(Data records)
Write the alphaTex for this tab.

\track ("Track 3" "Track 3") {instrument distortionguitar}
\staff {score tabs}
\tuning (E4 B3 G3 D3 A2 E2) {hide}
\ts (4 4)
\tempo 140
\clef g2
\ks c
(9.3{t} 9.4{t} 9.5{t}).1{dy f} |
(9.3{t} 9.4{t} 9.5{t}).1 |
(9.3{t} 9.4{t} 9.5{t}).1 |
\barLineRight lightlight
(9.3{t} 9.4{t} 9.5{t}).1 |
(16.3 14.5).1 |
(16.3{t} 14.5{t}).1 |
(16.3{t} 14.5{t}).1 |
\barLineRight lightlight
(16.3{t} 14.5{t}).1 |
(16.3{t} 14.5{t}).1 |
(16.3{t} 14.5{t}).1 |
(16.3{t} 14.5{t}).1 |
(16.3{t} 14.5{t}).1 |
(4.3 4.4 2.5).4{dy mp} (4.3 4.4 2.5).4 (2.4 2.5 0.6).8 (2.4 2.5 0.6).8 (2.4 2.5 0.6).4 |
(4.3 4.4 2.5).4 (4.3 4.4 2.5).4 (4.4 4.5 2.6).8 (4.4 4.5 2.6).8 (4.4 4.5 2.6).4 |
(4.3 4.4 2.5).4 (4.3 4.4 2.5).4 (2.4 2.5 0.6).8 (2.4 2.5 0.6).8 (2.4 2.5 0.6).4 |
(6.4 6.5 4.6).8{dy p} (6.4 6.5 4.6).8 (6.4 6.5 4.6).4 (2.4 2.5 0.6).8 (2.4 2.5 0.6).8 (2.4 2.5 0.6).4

### Exercise aim
Retype all of the data records above line for line, without changing anything.

### Written solution
Write the alphaTex for this tab.

\track ("Track 3" "Track 3") {instrument distortionguitar}
\staff {score tabs}
\tuning (E4 B3 G3 D3 A2 E2) {hide}
\ts (4 4)
\tempo 140
\clef g2
\ks c
(9.3{t} 9.4{t} 9.5{t}).1{dy f} |
(9.3{t} 9.4{t} 9.5{t}).1 |
(9.3{t} 9.4{t} 9.5{t}).1 |
\barLineRight lightlight
(9.3{t} 9.4{t} 9.5{t}).1 |
(16.3 14.5).1 |
(16.3{t} 14.5{t}).1 |
(16.3{t} 14.5{t}).1 |
\barLineRight lightlight
(16.3{t} 14.5{t}).1 |
(16.3{t} 14.5{t}).1 |
(16.3{t} 14.5{t}).1 |
(16.3{t} 14.5{t}).1 |
(16.3{t} 14.5{t}).1 |
(4.3 4.4 2.5).4{dy mp} (4.3 4.4 2.5).4 (2.4 2.5 0.6).8 (2.4 2.5 0.6).8 (2.4 2.5 0.6).4 |
(4.3 4.4 2.5).4 (4.3 4.4 2.5).4 (4.4 4.5 2.6).8 (4.4 4.5 2.6).8 (4.4 4.5 2.6).4 |
(4.3 4.4 2.5).4 (4.3 4.4 2.5).4 (2.4 2.5 0.6).8 (2.4 2.5 0.6).8 (2.4 2.5 0.6).4 |
(6.4 6.5 4.6).8{dy p} (6.4 6.5 4.6).8 (6.4 6.5 4.6).4 (2.4 2.5 0.6).8 (2.4 2.5 0.6).8 (2.4 2.5 0.6).4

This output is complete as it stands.